For object detection, we use the concept of Intersection over Union (IoU). IoU measures the overlap between 2 boundaries. We use that to estimate how much our predicted boundary overlaps with the ground truth (the actual object boundary):
- Red - ground truth bounding box;
- Green - predicted bounding box.
In simple terms, IoU tells us how well predicted and the ground truth bounding box overlap. You'll see that in code, we can set a threshold value for the IoU to determine if the object detection is valid or not.
For COCO, AP is the average over multiple IoU (the minimum IoU to consider a positive match). AP@[.5:.95] corresponds to the average AP for IoU from 0.5 to 0.95 with a step size of 0.05. For the COCO competition, AP is the average over 9 IoU levels on 80 categories (AP@[.50:.05:.95]: start from 0.5 to 0.95 with a step size of 0.05). The following are some other metrics collected for the COCO dataset:
And, because my tutorial series is related to the YOLOv3 object detector, here is AP results from the author's paper:
In the figure above, AP@.75 means the AP with IoU=0.75.

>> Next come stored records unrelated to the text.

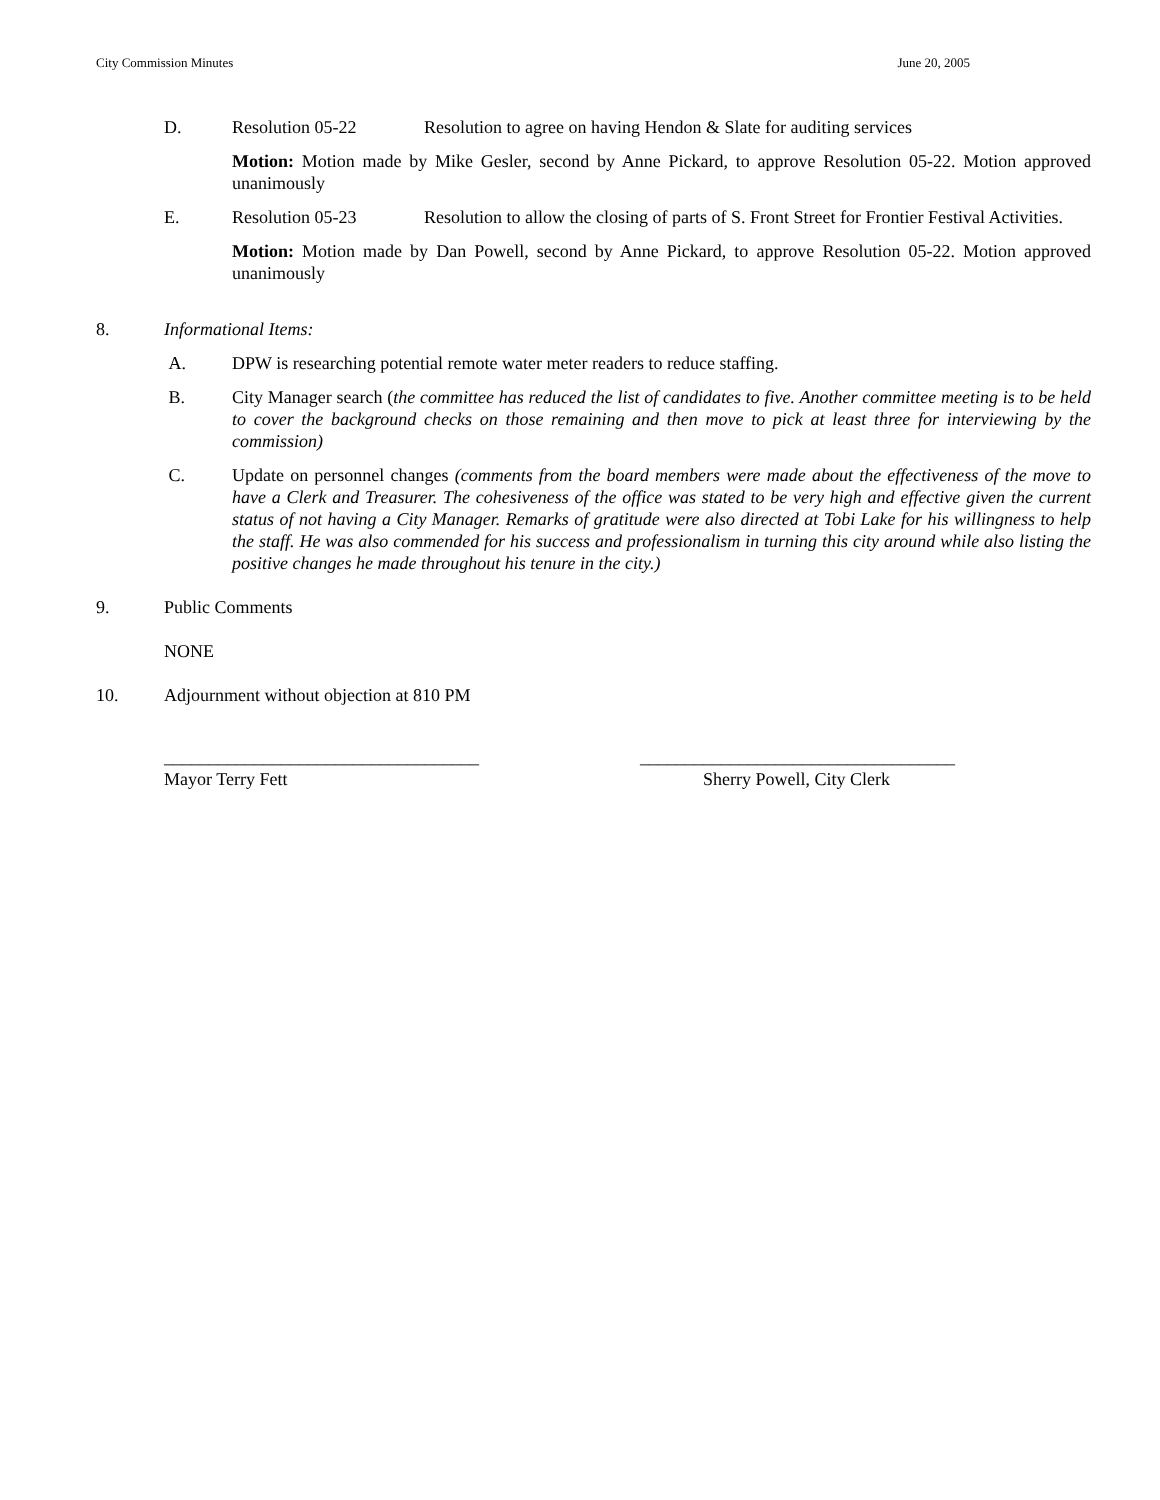City Commission Minutes June 20, 2005
D. Resolution 05-22 Resolution to agree on having Hendon & Slate for auditing services
Motion: Motion made by Mike Gesler, second by Anne Pickard, to approve Resolution 05-22. Motion approved unanimously
E. Resolution 05-23 Resolution to allow the closing of parts of S. Front Street for Frontier Festival Activities.
Motion: Motion made by Dan Powell, second by Anne Pickard, to approve Resolution 05-22. Motion approved unanimously
8. Informational Items:
A. DPW is researching potential remote water meter readers to reduce staffing.
B. City Manager search (the committee has reduced the list of candidates to five. Another committee meeting is to be held to cover the background checks on those remaining and then move to pick at least three for interviewing by the commission)
C. Update on personnel changes (comments from the board members were made about the effectiveness of the move to have a Clerk and Treasurer. The cohesiveness of the office was stated to be very high and effective given the current status of not having a City Manager. Remarks of gratitude were also directed at Tobi Lake for his willingness to help the staff. He was also commended for his success and professionalism in turning this city around while also listing the positive changes he made throughout his tenure in the city.)
9. Public Comments
NONE
10. Adjournment without objection at 810 PM
___________________________________
Mayor Terry Fett
___________________________________
Sherry Powell, City Clerk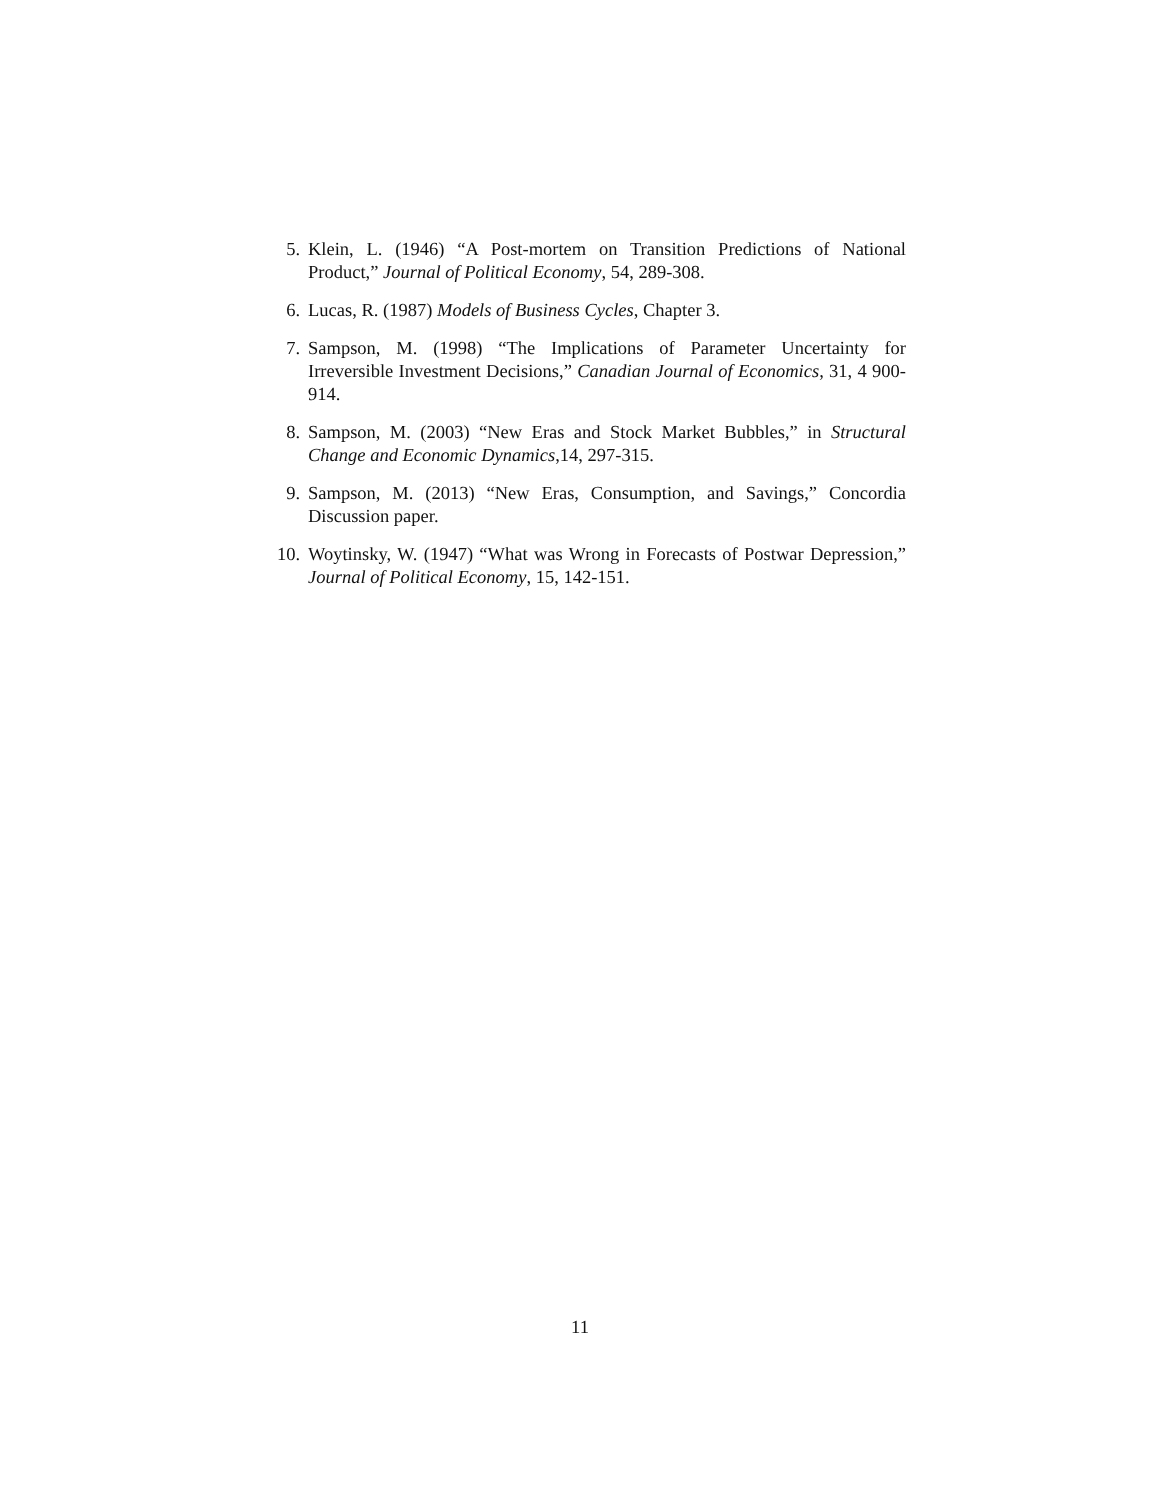5. Klein, L. (1946) “A Post-mortem on Transition Predictions of National Product,” Journal of Political Economy, 54, 289-308.
6. Lucas, R. (1987) Models of Business Cycles, Chapter 3.
7. Sampson, M. (1998) “The Implications of Parameter Uncertainty for Irreversible Investment Decisions,” Canadian Journal of Economics, 31, 4 900-914.
8. Sampson, M. (2003) “New Eras and Stock Market Bubbles,” in Structural Change and Economic Dynamics,14, 297-315.
9. Sampson, M. (2013) “New Eras, Consumption, and Savings,” Concordia Discussion paper.
10. Woytinsky, W. (1947) “What was Wrong in Forecasts of Postwar Depression,” Journal of Political Economy, 15, 142-151.
11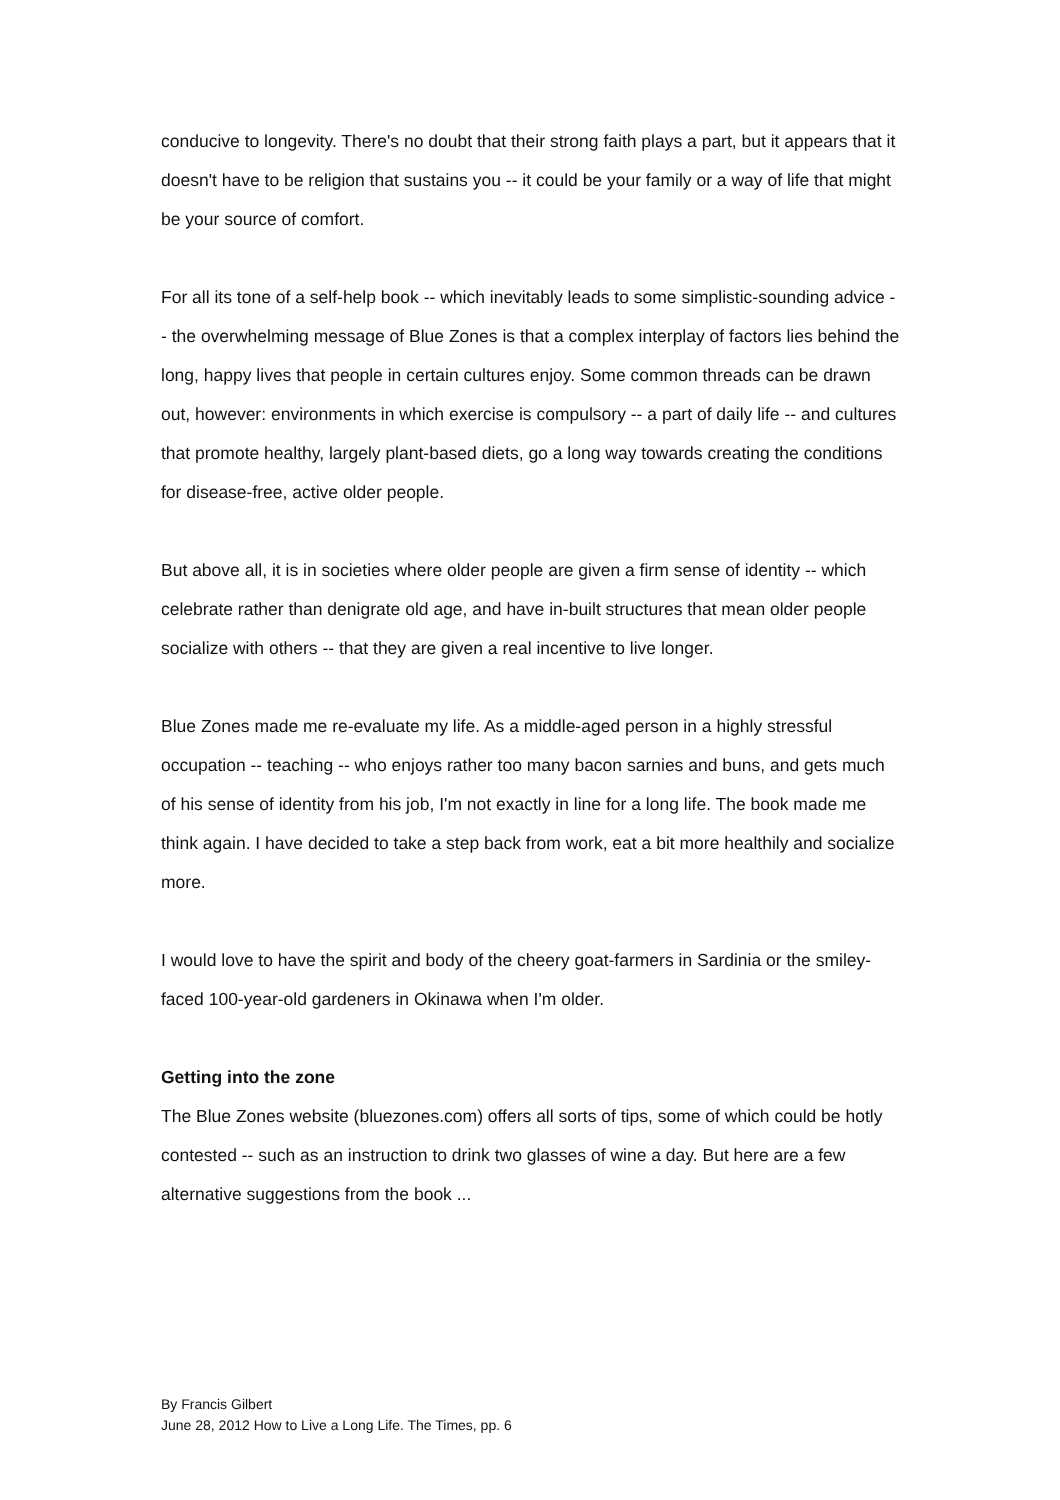conducive to longevity. There's no doubt that their strong faith plays a part, but it appears that it doesn't have to be religion that sustains you -- it could be your family or a way of life that might be your source of comfort.
For all its tone of a self-help book -- which inevitably leads to some simplistic-sounding advice -- the overwhelming message of Blue Zones is that a complex interplay of factors lies behind the long, happy lives that people in certain cultures enjoy. Some common threads can be drawn out, however: environments in which exercise is compulsory -- a part of daily life -- and cultures that promote healthy, largely plant-based diets, go a long way towards creating the conditions for disease-free, active older people.
But above all, it is in societies where older people are given a firm sense of identity -- which celebrate rather than denigrate old age, and have in-built structures that mean older people socialize with others -- that they are given a real incentive to live longer.
Blue Zones made me re-evaluate my life. As a middle-aged person in a highly stressful occupation -- teaching -- who enjoys rather too many bacon sarnies and buns, and gets much of his sense of identity from his job, I'm not exactly in line for a long life. The book made me think again. I have decided to take a step back from work, eat a bit more healthily and socialize more.
I would love to have the spirit and body of the cheery goat-farmers in Sardinia or the smiley-faced 100-year-old gardeners in Okinawa when I'm older.
Getting into the zone
The Blue Zones website (bluezones.com) offers all sorts of tips, some of which could be hotly contested -- such as an instruction to drink two glasses of wine a day. But here are a few alternative suggestions from the book ...
By Francis Gilbert
June 28, 2012 How to Live a Long Life. The Times, pp. 6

mAP (mean average precision) is the average of AP. In some contexts, we compute the AP for each class and average them. But in some context, they mean the same thing. For example, under the COCO context, there is no difference between AP and mAP. Here is the direct quote from COCO:
AP is averaged overall categories. Traditionally, this is called "mean average precision" (mAP). We make no distinction between AP and mAP (and likewise AR and mAR) and assume the difference is clear from the context.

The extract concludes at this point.